6. The court did not err by failing to instruct the jury at the sentencing phase of the trial that it could impose a death sentence only if it found that Welch intended to kill. Compare Walker v. State, 254 Ga. 149 (16) ( 327 S.E.2d 475) (1985). Enumeration 12 therefore presents no error.
7. Concerning Enumeration 14, we find that the state was not barred from seeking the death penalty simply because Welch was reindicted, even if the purpose of the re-indictment was to remedy the state's failure to timely begin following the Unified Appeal Procedure under the first indictment.
8. Regarding Welch's seventeenth enumeration of error, we do not agree that the practice of death-qualification of jurors is unconstitutional. Mincey v. State, 251 Ga. 255 (2) ( 304 S.E.2d 882) (1983).
9. Nor do we agree, contrary to Enumeration 18, that our death penalty laws are unconstitutional.
11. Welch's contention that the evidence does not support the jury's finding of a statutory aggravating circumstance (double murder) is premised upon his theory that as to the death of Jay Fisher he is guilty of, at most, only voluntary manslaughter.

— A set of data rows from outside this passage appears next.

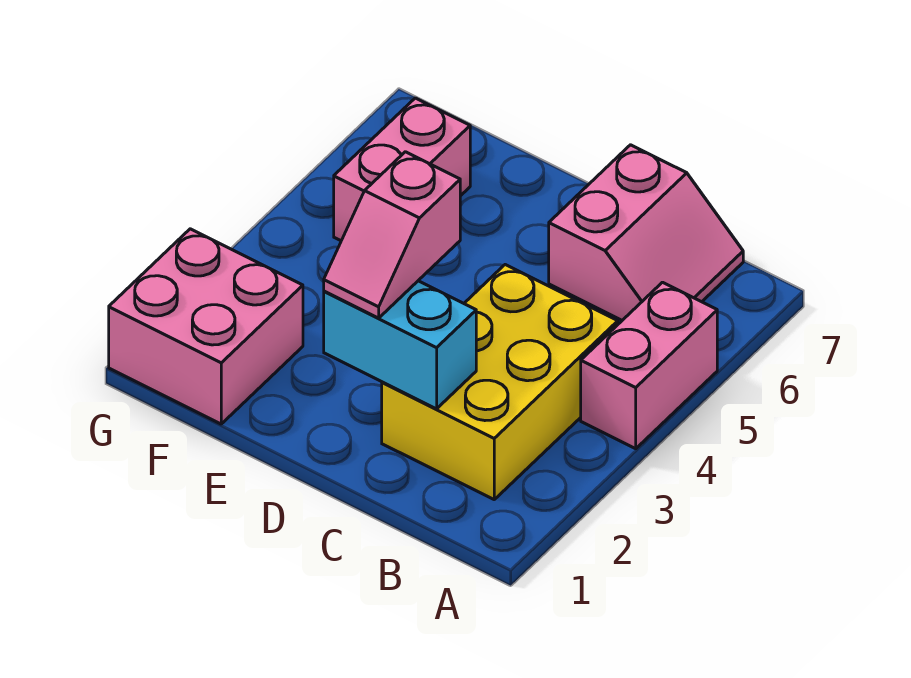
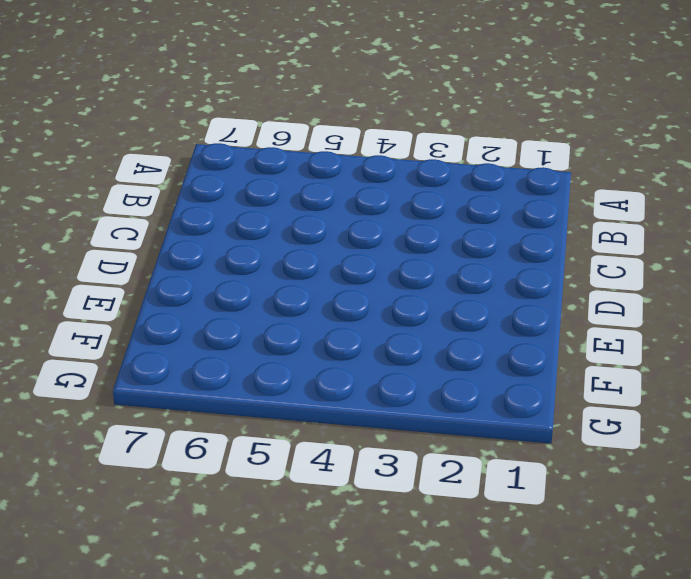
none -> pink 1x2 brick [581,282,717,449]
none -> yellow 2x3 brick [382,265,618,499]

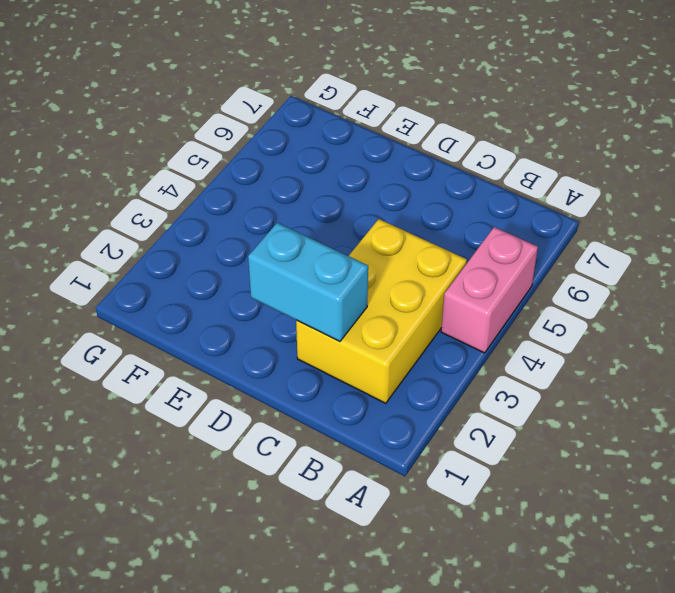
none -> pink 2x2 slope [549,145,743,320]
none -> pink 2x2 brick [109,229,303,424]

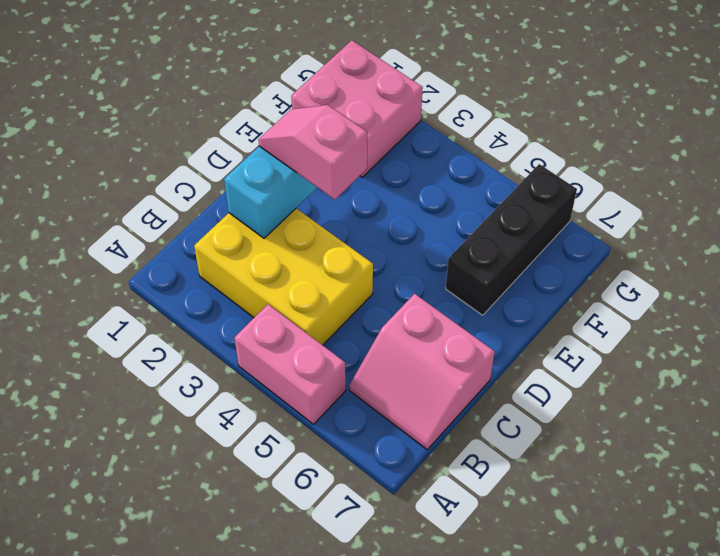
black 1x3 brick [446,164,577,315] -> pink 1x2 brick [334,98,470,241]

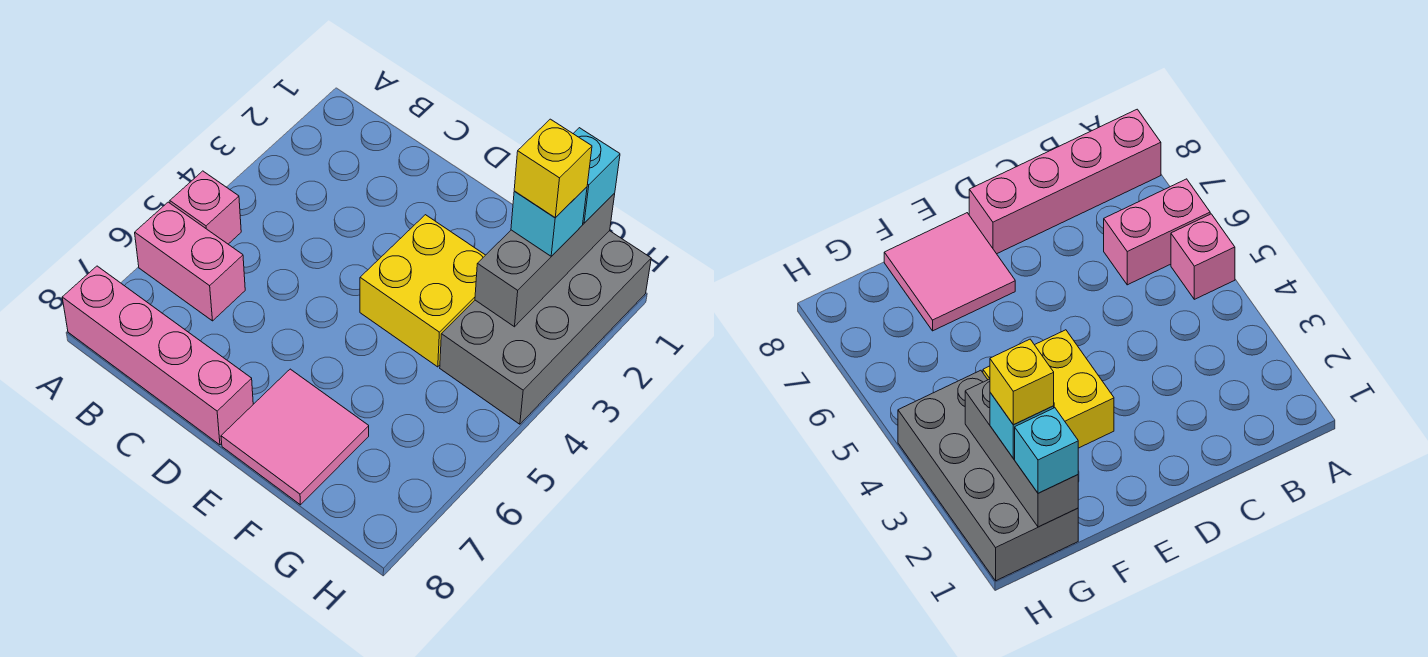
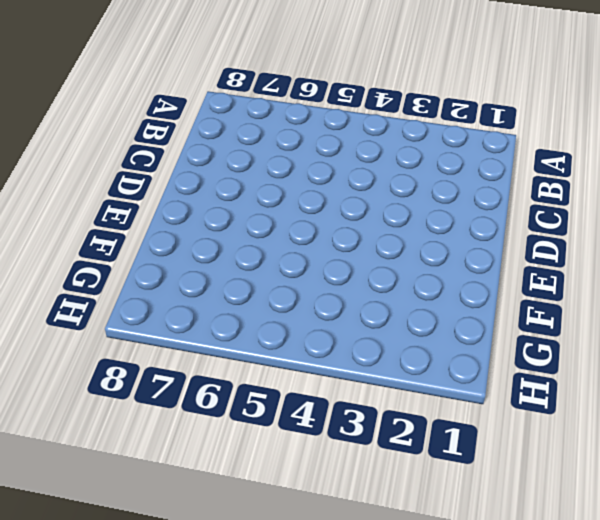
none -> pink 1x1 brick [170,171,241,244]
none -> pink 1x2 brick [135,202,245,321]

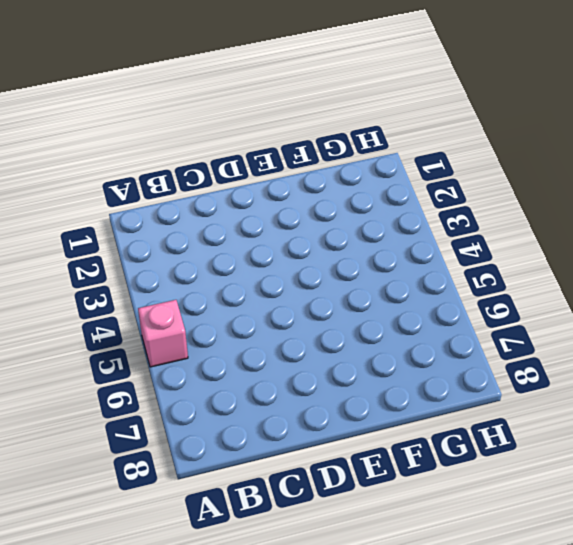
none -> pink 1x2 brick [135,202,245,321]
none -> pink 1x4 brick [62,266,253,445]

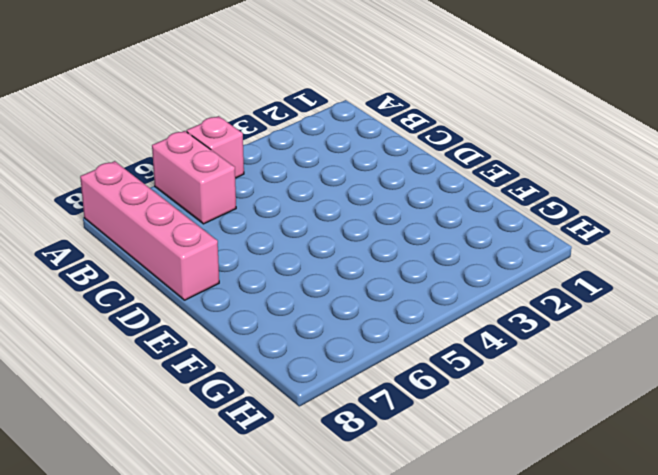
none -> yellow 2x2 brick [360,215,485,367]
none -> pink 2x2 tile [221,369,369,505]

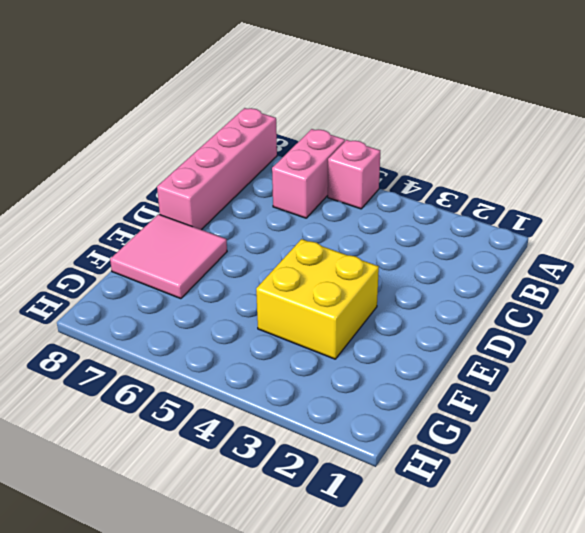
none -> grey 2x4 brick [440,231,651,424]
none -> grey 1x3 brick [475,193,615,327]

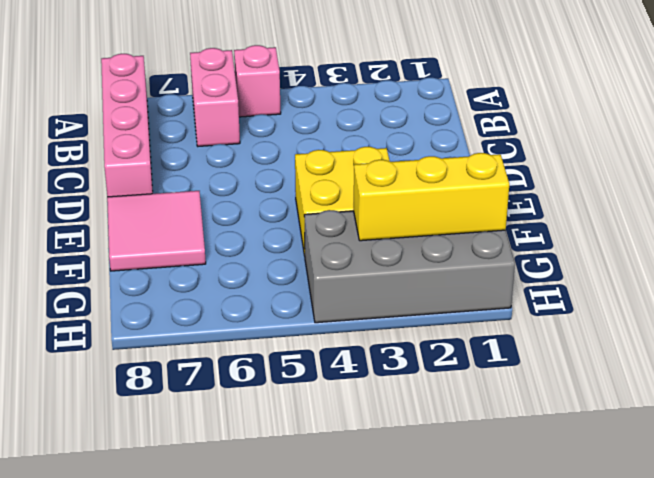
yellow 1x3 brick [354,153,509,241] -> grey 1x3 brick [475,193,615,327]
none -> cyan 1x1 brick [573,128,620,223]
none -> cyan 1x1 brick [511,187,587,256]

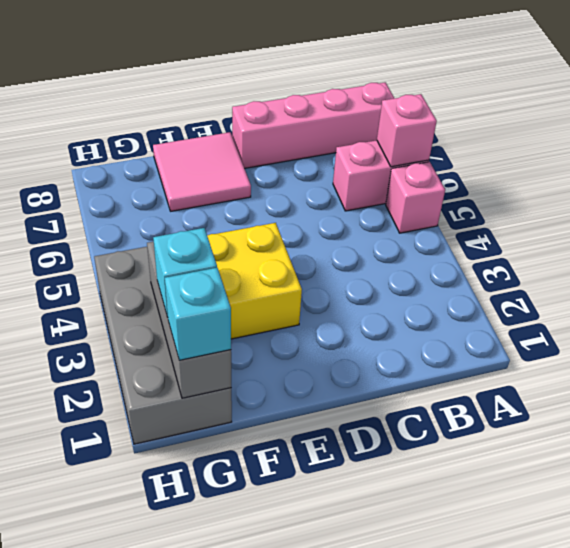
pink 1x1 brick [377,94,437,167] -> none
none -> yellow 1x1 brick [514,119,592,218]

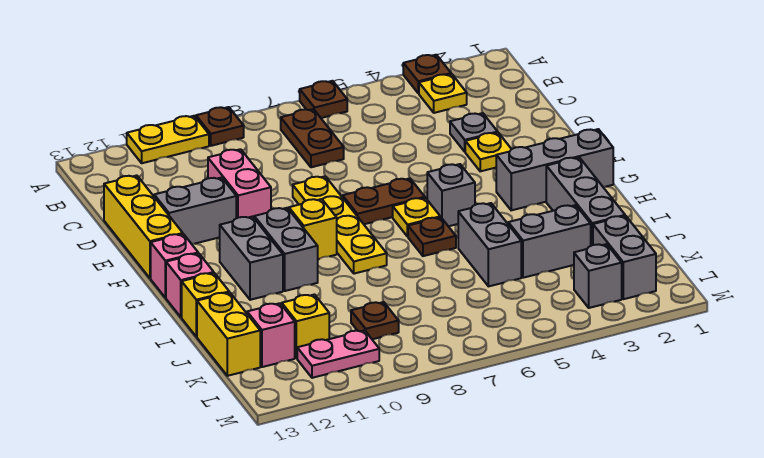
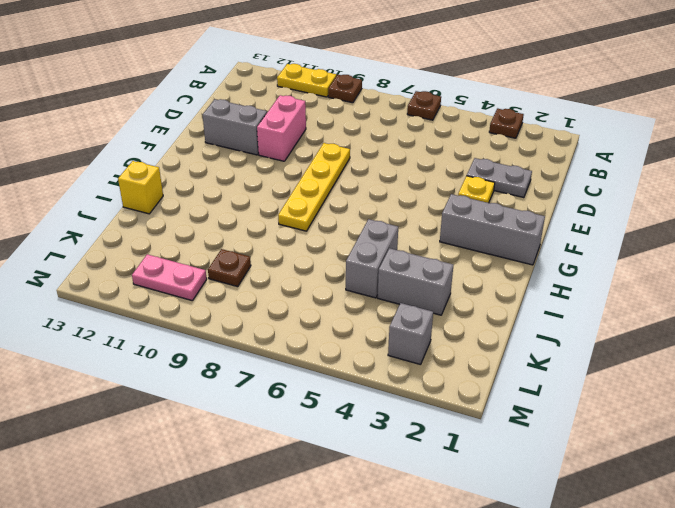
grey 1x2 plate [467,158,532,198] -> grey 1x1 plate [450,113,498,152]
none -> yellow 1x1 plate [419,74,467,113]
none -> brown 1x2 plate [281,109,344,167]
none -> yellow 1x3 brick [104,175,183,278]
none -> brown 1x2 plate [343,178,425,224]

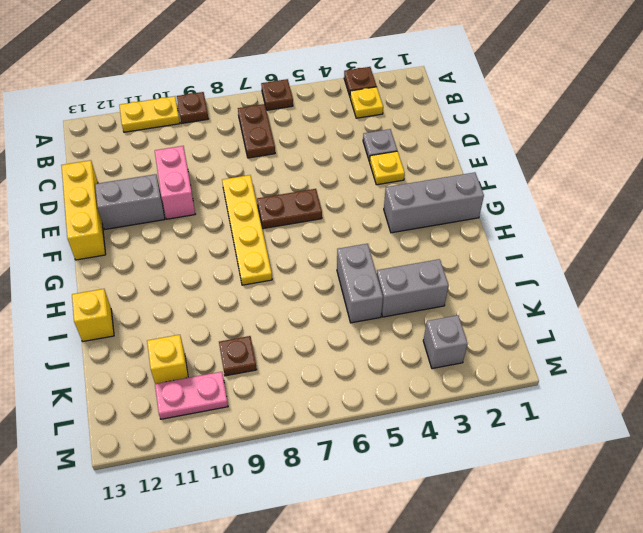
none -> grey 1x1 brick [427,164,475,226]
none -> yellow 1x1 plate [393,198,440,237]
none -> yellow 1x1 brick [289,199,337,259]
none -> grey 1x2 brick [254,208,318,291]

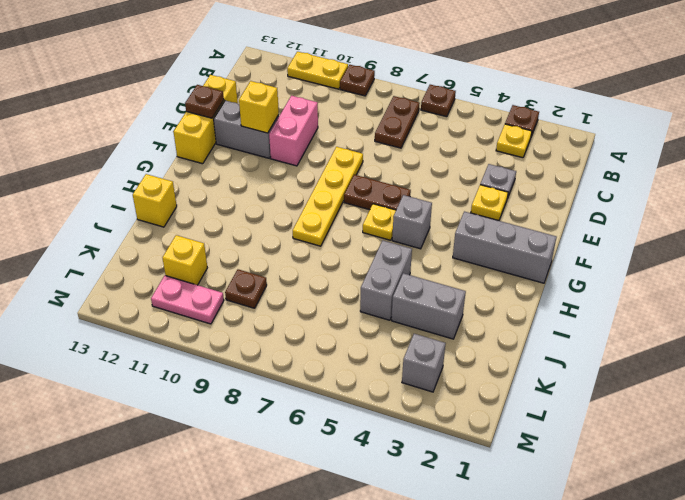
yellow 1x1 brick [239,81,279,133] -> yellow 1x1 brick moved to [289,199,337,259]
brown 1x1 plate [185,85,224,118] -> brown 1x1 plate moved to [408,217,456,256]
none -> grey 1x2 brick [254,208,318,291]
none -> grey 1x2 brick [220,217,283,300]
none -> pink 1x1 brick [151,234,198,298]
none -> grey 1x3 brick [546,157,625,246]

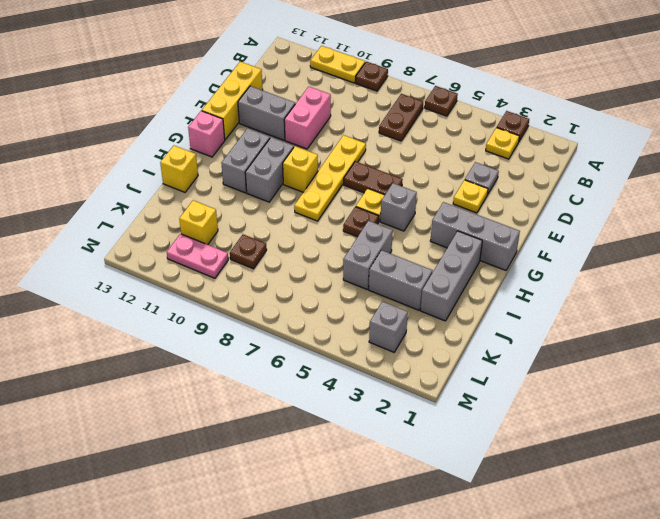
none -> pink 1x1 brick [166,253,214,317]
none -> yellow 1x2 brick [197,292,260,376]
none -> grey 1x2 brick [593,216,656,299]
none -> pink 1x1 brick [247,303,295,367]

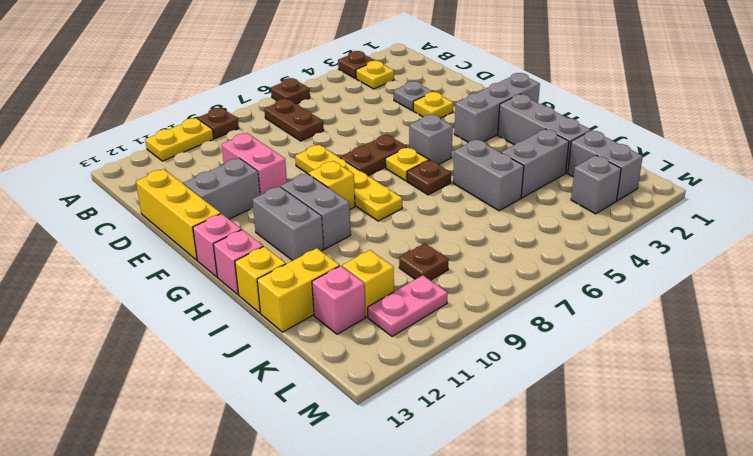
yellow 1x2 brick [257,248,340,332] -> yellow 1x2 brick turned to [197,292,260,376]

The evidence, however, is, as we stated previously, sufficient to support his conviction on two counts of murder, and it is therefore sufficient to support the jury's sentencing verdict beyond a reasonable doubt. OCGA § 17-10-35 (c) (2).
12. We need not address Welch's remaining enumerations of error. We find that they are not likely to occur on retrial, or that the court's dispositions were appropriate.
Judgment reversed. All the Justices concur, except Weltner, J., who dissents.